According to the Financial Times, power plants that run on coal and lignite currently generate 42GW, around 40% of Germany’s electricity. The plan proposes that coal will be phased out gradually – power production from coal-fired plant will be reduced to 30GW by 2022, 17GW by 2030 and 0 by 2038.
The shortfall in energy will be made up by renewables. According to Clean Energy Wire, renewables accounted for 35.2% of Germany’s energy production in 2018 and should account for 65% by the end of the 2020s. Nuclear power will not play a part, as the German government announced in 2011 it would exit nuclear energy by 2022.
The plan is expected to cost €40bn over the course of 20 years, as money will need to be transferred to regions in Germany where coal is an important energy source and job provider. The commission called for the government to protect people from rising electricity prices, which could cost German taxpayers an extra €2bn a year.

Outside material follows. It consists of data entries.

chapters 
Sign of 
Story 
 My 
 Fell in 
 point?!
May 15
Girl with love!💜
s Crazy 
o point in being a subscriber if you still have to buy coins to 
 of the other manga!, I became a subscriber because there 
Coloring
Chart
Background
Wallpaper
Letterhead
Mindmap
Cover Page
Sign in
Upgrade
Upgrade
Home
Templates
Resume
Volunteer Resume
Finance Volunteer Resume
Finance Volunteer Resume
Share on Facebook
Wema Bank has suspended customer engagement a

The plan will allow Germany to meet its goals in reducing its carbon dioxide by more than 60% by 2030, as it is currently behind on its 2020 emissions targets.

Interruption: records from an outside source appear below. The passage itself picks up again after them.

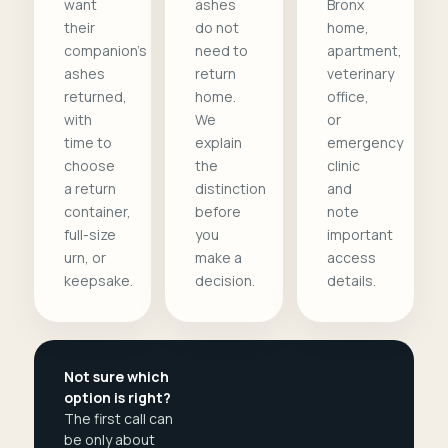
want
ashes
Bronx
their
do not
home,
companion's
need to
apartment,
ashes
return
veterinary
returned,
home.
office,
with
We
or
time to
explain
emergency
choose
the
clinic
a return
distinction
and
container,
before
note
full-size
you
important
urn, or
make a
access
keepsake.
decision.
details.
Not sure which
option is right?
The first call can
be only about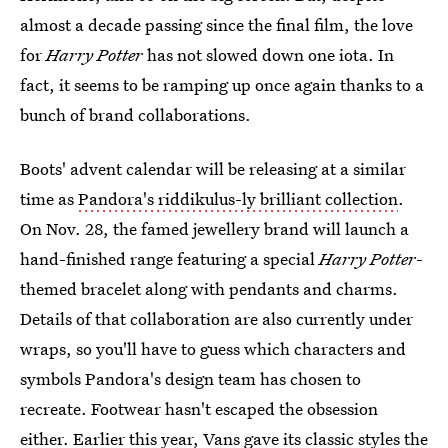
almost a decade passing since the final film, the love
for
Harry Potter
has not slowed down one iota. In
fact, it seems to be ramping up once again thanks to a
bunch of brand collaborations.
Boots' advent calendar will be releasing at a similar
time as
Pandora's riddikulus-ly brilliant collection
.
On Nov. 28, the famed jewellery brand will launch a
hand-finished range featuring a special
Harry Potter
-
themed bracelet along with pendants and charms.
Details of that collaboration are also currently under
wraps, so you'll have to guess which characters and
symbols Pandora's design team has chosen to
recreate. Footwear hasn't escaped the obsession
either. Earlier this year, Vans
gave its classic styles the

The deal has been met with a mixed response in Germany. Coal commission board member and former Christian Democratic of Germany politician Ronald Pofalla said: “27 out of 28 participants have agreed to the deal. I would call that an absolutely optimal result […] it was a historic tour de force. Implementing the deal would place Germany once again among international climate protection frontrunners […] Germany can show that it can remain a highly industrialised nation while protecting the climate.”

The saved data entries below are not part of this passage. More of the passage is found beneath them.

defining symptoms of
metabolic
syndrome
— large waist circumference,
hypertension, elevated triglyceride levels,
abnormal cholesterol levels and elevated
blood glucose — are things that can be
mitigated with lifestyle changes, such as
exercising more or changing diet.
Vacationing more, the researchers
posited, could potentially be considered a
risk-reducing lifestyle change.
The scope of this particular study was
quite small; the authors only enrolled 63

Trade Unions are concerned that plans to phase out coal will hurt communities that rely on coal mines for employment.
Head of mining union IG BCE Michael Vassiliadis said: “We have found a compromise after 21 hours of negotiations that cannot make us happy but leaves us overall satisfied. We managed to shield the employees in coal power generation from social hardships from the structural change. At the same time, the coal phase-out is closely tied to verifiable progress with the future energy mix, the expansion of renewables and the grids.”
Greenpeace Germany director Martin Kaiser added: “Germany finally has a road map towards becoming coal-free […] But the [commission] report has one severe flaw: the speed is not right. To exit coal only by 2038 is not acceptable to Greenpeace.”
Germany’s gradual reduction of coal is similar to that of its neighbour Poland. Coal currently generates 80% of Poland’s electricity but should reduce to 50% by 2040.
Chancellor Angela Merkel’s government is expected to adopt the panel’s recommendations.